Today is Tuesday and I am sitting here typing away at the computer as usual. Yesterday evening I had my ‘Procedure’. Under the influence of painkillers and a relaxant I was laid down on my left side, wearing nothing but a backless hospital gown and a pair of socks. It was not a pretty sight. Whilst thus arranged I had an endoscope pushed up my bottom. A smallish polyp was located and removed. Within half an hour I was sitting up drinking a cup of tea and munching on a plain cheese sandwich. Rarely can something as boring have tasted so good.
That was all the examination found. The polyp has been sent off for testing and I will be informed of the results, probably within two weeks. I am not too worried, as only one was found, and I am reasonably confident that it won’t prove to be a ‘nasty’. They had a thorough look round, and I could see what was happening on a monitor by the bed, if only at an acute angle. Afterwards I was complimented on the cleanliness of my colon. After all that laxative and no food it should have been as clean as a proverbial whistle.
One part of the procedure might have been to blow air into the colon to open it up. This did not prove necessary. Not that I wanted this to happen, but because of a probable side effect I was a bit disappointed. How often do you have an opportunity of having the world’s largest fresh air fart?
Today I am not allowed to drive or operate machinery or to sign legal documents. I shall try to get over the disappointment. As it stands, I don’t feel too dull-witted, hardly more than usual. Thanks to all the staff at Hereford Hospital for making it a genuinely painless visit, and for that cheese sandwich.
It happened like this. About two weeks ago I went to the doctor having had persistent digestive problems. At least I had problems, but these stopped when I ceased to use wheat products.
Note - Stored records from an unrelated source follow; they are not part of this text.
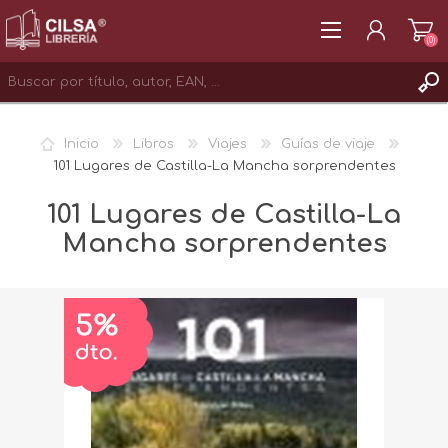
(0)
REGISTRAR
Inicio
Libros
Viajes
Guías de viaje
INICIAR SESIÓN
101 Lugares de Castilla-La Mancha sorprendentes
101 Lugares de Castilla-La
Mancha sorprendentes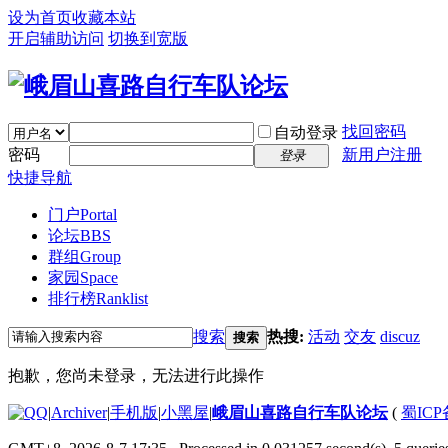
设为首页
收藏本站
开启辅助访问
切换到宽版
找回密码
自动登录
密码
新用户注册
登录
快捷导航
门户
Portal
论坛
BBS
群组
Group
家园
Space
排行榜
Ranklist
搜索
热搜:
活动
交友
discuz
搜索
抱歉，您尚未登录，无法进行此操作
|
Archiver
|
手机版
|
小黑屋
|
峨眉山喜路自行车队论坛
(
蜀ICP备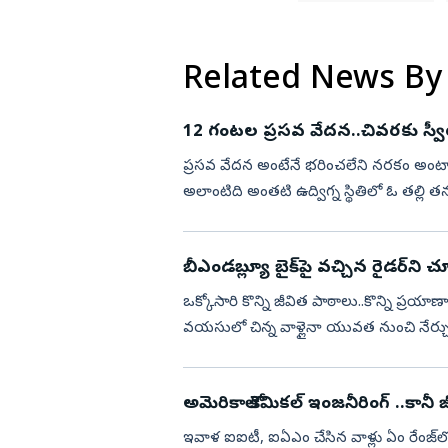
Related News By
12 గంటల ప్రసవ వేదన..చివరకు స్వీయంగ
ప్రసవ వేదన అంటేనే భరించలేని నరకం అంటార
అలాంటిది అంతటి ఉద్విగ్న స్థితిలో ఓ తల్లి త
చేసుకుని ప్రస...
బీఎండబ్ల్యూ బైక్‌పై వచ్చిన రైడర్‌ని చ
ఒక్కోసారి కొన్ని జీవిత పాఠాలు..కొన్ని ప్ర
వయసులో చిన్న వాళ్లైనా యువత నుంచి నేర్చుక
నుంచి నేర్...
అమెరికాలో కెమికల్ ఇంజనీరింగ్ ..కానీ
ఇవాళ ఐఐటీ, ఐఏఎం చేసిన వాళ్లు ఏం రేంజ్‌లో 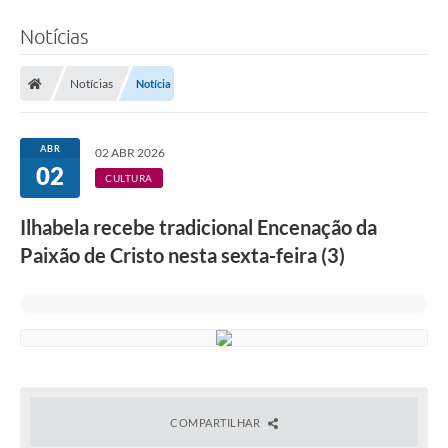
Notícias
Notícias
Notícia
ABR
02 ABR 2026
02
CULTURA
Ilhabela recebe tradicional Encenação da
Paixão de Cristo nesta sexta-feira (3)
COMPARTILHAR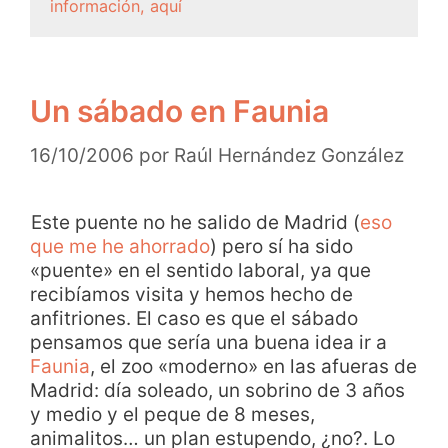
información, aquí
Un sábado en Faunia
16/10/2006
por
Raúl Hernández González
Este puente no he salido de Madrid (
eso
que me he ahorrado
) pero sí ha sido
«puente» en el sentido laboral, ya que
recibíamos visita y hemos hecho de
anfitriones. El caso es que el sábado
pensamos que sería una buena idea ir a
Faunia
, el zoo «moderno» en las afueras de
Madrid: día soleado, un sobrino de 3 años
y medio y el peque de 8 meses,
animalitos… un plan estupendo, ¿no?. Lo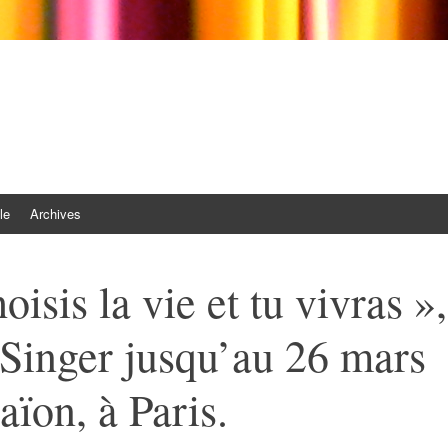
le
Archives
oisis la vie et tu vivras »,
 Singer jusqu’au 26 mars
aïon, à Paris.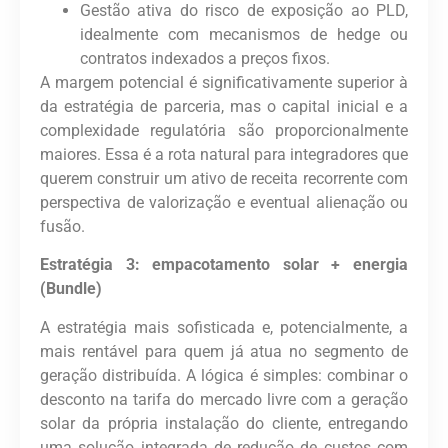
Gestão ativa do risco de exposição ao PLD,
idealmente com mecanismos de hedge ou
contratos indexados a preços fixos.
A margem potencial é significativamente superior à
da estratégia de parceria, mas o capital inicial e a
complexidade regulatória são proporcionalmente
maiores. Essa é a rota natural para integradores que
querem
construir um ativo de receita recorrente
com
perspectiva de valorização e eventual alienação ou
fusão.
Estratégia 3: empacotamento solar + energia
(Bundle)
A estratégia mais sofisticada e, potencialmente, a
mais rentável para quem já atua no segmento de
geração distribuída. A lógica é simples:
combinar o
desconto na tarifa do mercado livre com a geração
solar da própria instalação do cliente
, entregando
uma solução integrada de redução de custos com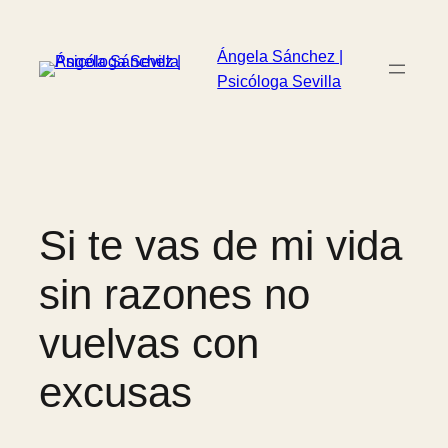
Saltar
al
Ángela Sánchez |
contenido
Psicóloga Sevilla
Si te vas de mi vida
sin razones no
vuelvas con
excusas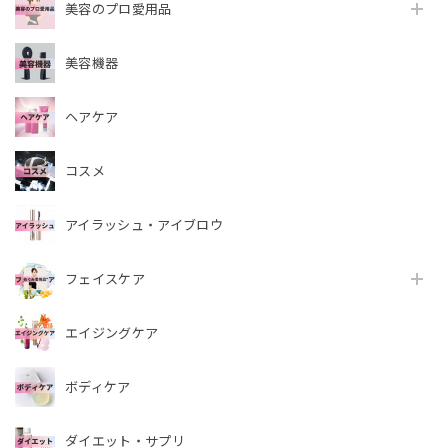
美容のプロ愛用品
美容機器
ヘアケア
コスメ
アイラッシュ・アイブロウ
フェイスケア
エイジングケア
ボディケア
ダイエット・サプリ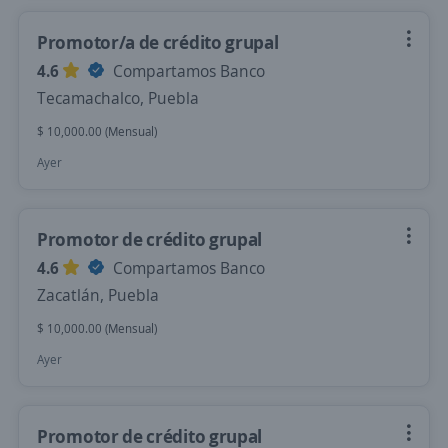
Promotor/a de crédito grupal
4.6
Compartamos Banco
Tecamachalco, Puebla
$ 10,000.00 (Mensual)
Ayer
Promotor de crédito grupal
4.6
Compartamos Banco
Zacatlán, Puebla
$ 10,000.00 (Mensual)
Ayer
Promotor de crédito grupal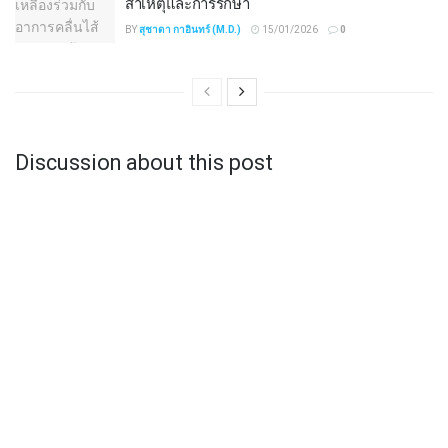
สาเหตุและการรักษา
BY
สุชาดา กาอินทร์ (M.D.)
15/01/2026
0
Discussion about this post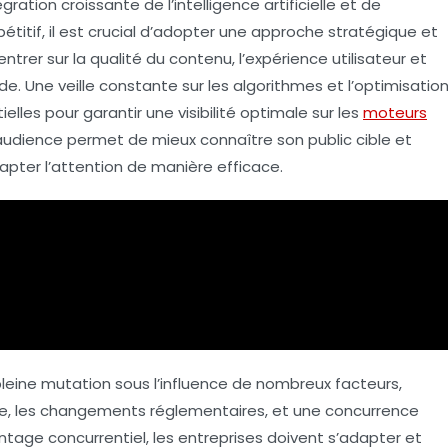
gration croissante de l’
intelligence artificielle
et de
titif, il est crucial d’adopter une approche stratégique et
ntrer sur la
qualité du contenu
, l’
expérience utilisateur
et
de. Une veille constante sur les
algorithmes
et l’optimisatio
les pour garantir une visibilité optimale sur les
moteurs
audience
permet de mieux connaître son public cible et
pter l’attention de manière efficace.
pleine mutation sous l’influence de nombreux facteurs,
le
, les changements réglementaires, et une concurrence
antage concurrentiel, les entreprises doivent s’adapter et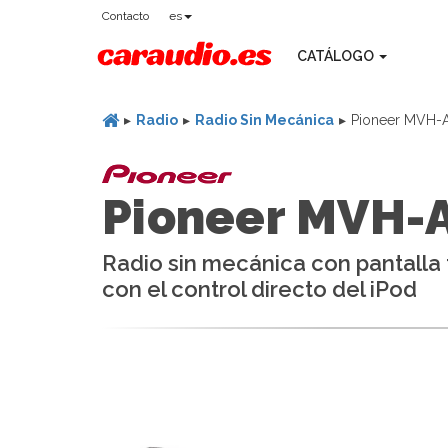
Contacto
es
CATÁLOGO
Radio
Radio Sin Mecánica
Pioneer MVH-
Pioneer MVH-
Radio sin mecánica con pantalla 
con el control directo del iPod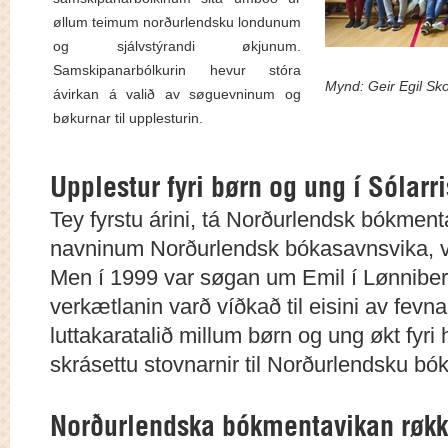
øllum teimum norðurlendsku londunum
og sjálvstýrandi økjunum.
Samskipanarbólkurin hevur stóra
Mynd: Geir Egil 
ávirkan á valið av søguevninum og
bøkurnar til upplesturin.
Upplestur fyri børn og ung í Sólarri
Tey fyrstu árini, tá Norðurlendsk bókmenta
navninum Norðurlendsk bókasavnsvika, 
Men í 1999 var søgan um Emil í Lønnibergi
verkætlanin varð víðkað til eisini av fevn
luttakaratalið millum børn og ung økt fyri h
skrásettu stovnarnir til Norðurlendsku bó
Norðurlendska bókmentavikan røkk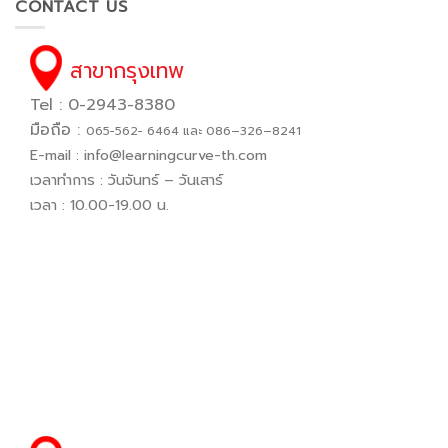
CONTACT US
สาขากรุงเทพ
Tel : 0-2943-8380
มือถือ :
065−562− 6464 และ 086–326–8241
E-mail :
info@learningcurve-th.com
เวลาทำการ : วันจันทร์ – วันเสาร์
เวลา : 10.00-19.00 น.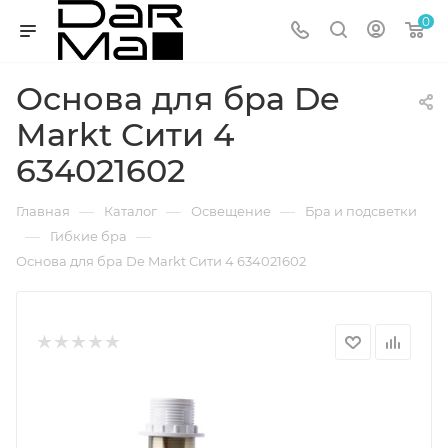
0
Основа для бра De
Markt Сити 4
634021602
—
—
—
Главная
Каталог
Освещение
Бра и подсветки
—
—
Гибкие бра
Основа для бра De Markt Сити 4 634021602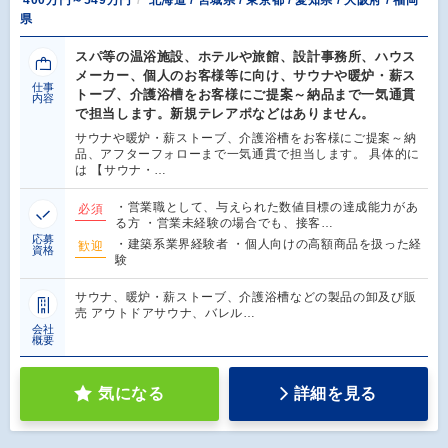
県
スパ等の温浴施設、ホテルや旅館、設計事務所、ハウス
メーカー、個人のお客様等に向け、サウナや暖炉・薪ス
仕事
トーブ、介護浴槽をお客様にご提案～納品まで一気通貫
内容
で担当します。新規テレアポなどはありません。
サウナや暖炉・薪ストーブ、介護浴槽をお客様にご提案～納
品、アフターフォローまで一気通貫で担当します。 具体的に
は 【サウナ・…
・営業職として、与えられた数値目標の達成能力があ
必須
る方 ・営業未経験の場合でも、接客…
応募
・建築系業界経験者 ・個人向けの高額商品を扱った経
歓迎
資格
験
サウナ、暖炉・薪ストーブ、介護浴槽などの製品の卸及び販
売 アウトドアサウナ、バレル…
会社
概要
気になる
詳細を見る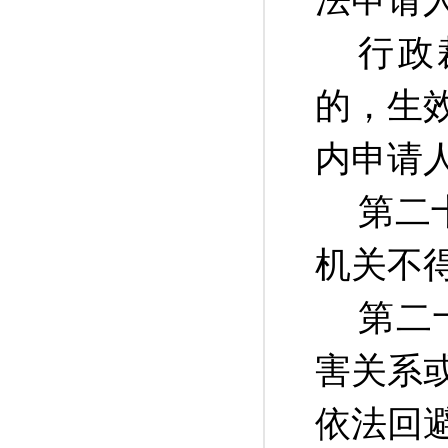
法申请
行政
的，生
内申请
第二
机关不
第二
害关系
依法回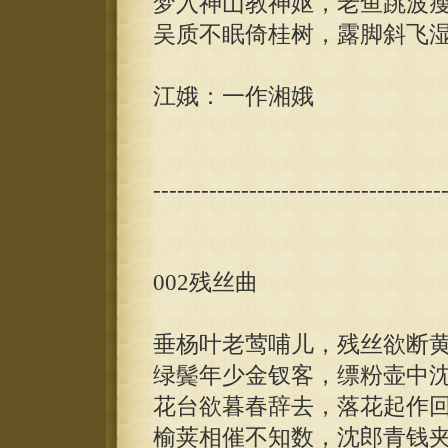
梦入神山教神妪，老鱼跳波
吴质不眠倚桂树，露脚斜飞
江娥：一作湘娥
------------------------------------
002残丝曲
垂杨叶老莺哺儿，残丝欲断
绿鬓年少金钗客，缥粉壶中
花台欲暮春辞去，落花起作
榆荚相催不知数，沈郎青钱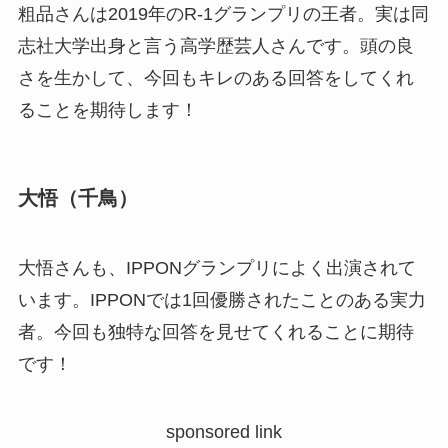
粗品さんは2019年のR-1グランプリの王者。実は同
志社大学出身と言う高学歴芸人さんです。頭の良
さを生かして、今回もキレのある回答をしてくれ
ることを期待します！
大悟（千鳥）
大悟さんも、IPPONグランプリによく出演されて
います。IPPONでは1回優勝されたことのある実力
者。今回も独特な回答を見せてくれることに期待
です！
sponsored link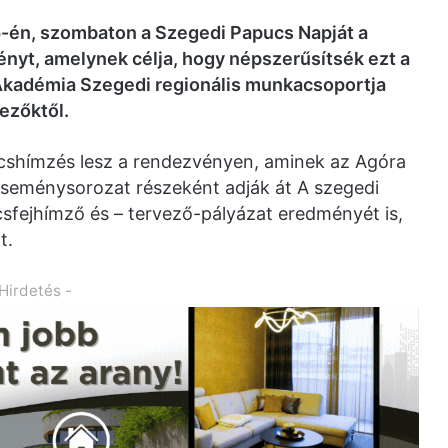
5-én, szombaton a Szegedi Papucs Napját a
nyt, amelynek célja, hogy népszerűsítsék ezt a
 Akadémia Szegedi regionális munkacsoportja
ezőktől.
pucshímzés lesz a rendezvényen, aminek az Agóra
eseménysorozat részeként adják át A szegedi
ucsfejhímző és – tervező-pályázat eredményét is,
t.
 Hirdetés -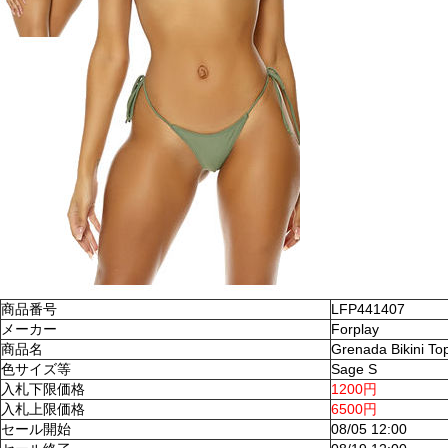
商品番号
LFP441407
メーカー
Forplay
商品名
Grenada Bikini To
色サイズ等
Sage S
入札下限価格
1200円
入札上限価格
6500円
セール開始
08/05 12:00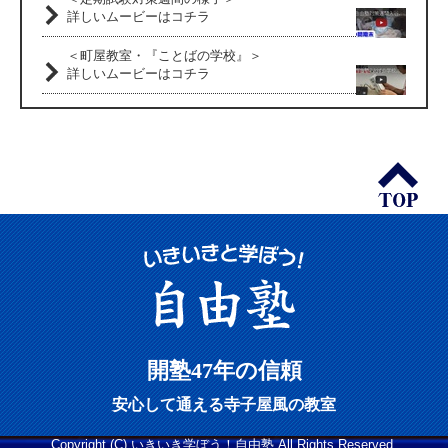
詳しいムービーはコチラ
＜町屋教室・『ことばの学校』＞
詳しいムービーはコチラ
開塾47年の信頼
安心して通える寺子屋風の教室
Copyright (C) いきいき学ぼう！自由塾 All Rights Reserved.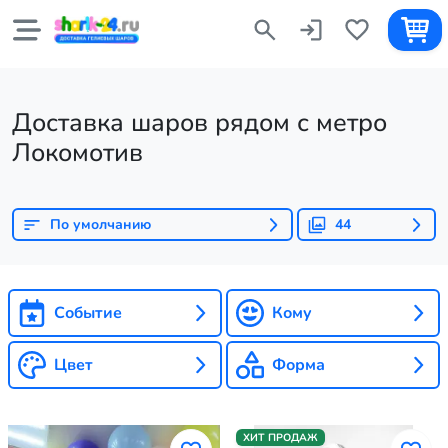
Доставка шаров рядом с метро
Локомотив
По умолчанию
44
Событие
Кому
Цвет
Форма
ХИТ ПРОДАЖ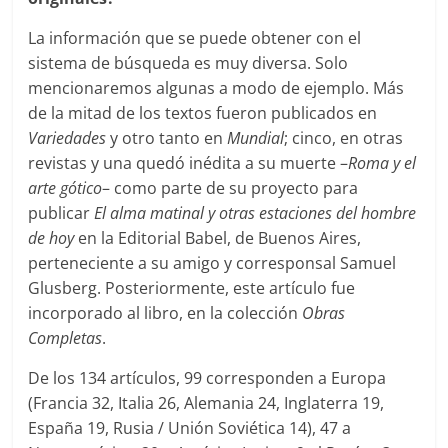
La información que se puede obtener con el
sistema de búsqueda es muy diversa. Solo
mencionaremos algunas a modo de ejemplo. Más
de la mitad de los textos fueron publicados en
Variedades
y otro tanto en
Mundial
; cinco, en otras
revistas y una quedó inédita a su muerte –
Roma y el
arte gótico
– como parte de su proyecto para
publicar
El alma matinal y otras estaciones del hombre
de hoy
en la Editorial Babel, de Buenos Aires,
perteneciente a su amigo y corresponsal Samuel
Glusberg. Posteriormente, este artículo fue
incorporado al libro, en la colección
Obras
Completas
.
De los 134 artículos, 99 corresponden a Europa
(Francia 32, Italia 26, Alemania 24, Inglaterra 19,
España 19, Rusia / Unión Soviética 14), 47 a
I was expecting a few tests to confirm or reject my hypothesis, but was sent to the local hospital instead for an inspection of the inside of my fundamental orifice. That happened almost a week ago and I was phoned by someone at the hospital as the registrar who had examined me thought he saw a polyp in my colon. Still no sign of an allergy test.
On Friday I picked up some extra-strength laxative to take before today’s examination. I had the first dose last night, and the second from early this morning. I have had a few upsets in my life which made me feel that the bottom had dropped out of my world. I now know what it is like to have the world drop out of your bottom. No food until after the procedure this evening. I last ate before 1 pm yesterday. I will be given some kind of painkiller and will be collected by my very understanding wife sometime tonight, after the probing and possible polypectomy. A miniature camera is to be sent up my chocolate starfish.
Sorry for the break, I just had another dash to the water closet because of the effect of the bowel cleanser. Looking at the ingredients on the box the main constituent is a chemical related to car anti-freeze. There are two powders, the large one with the anti-freeze and another, much smaller one, being aspartame (sweetener) and ascorbic acid (vitamin C to you). Mix the powders together, make up to 1 litre with cold water and mix thoroughly for a few minutes. You then drink the litre of gunk within an hour. The effect begins rather more quickly than that. Finishing the last glassful is a bit like that scene in Harry Potter and the Half-Blood Prince where Harry force feeds Dumbledore with a poisoned drink. You know what it is going to do, but you still have to force it down.
On the plus side I am losing weight and have got by running shoes out. I can now do ten yards in two seconds (Including removing my pants and doing a half turn). Oddly enough I do not feel particularly hungry. At last, an effective appetite suppressant. It’s a shame about the side effects.
I am not supposed to drive tomorrow, but have to accompany significant other half, Hazel, to the hospital on Wednesday. What that is about will be another entry or ten. It is going to be an interesting week. Apologies for the excessive detail.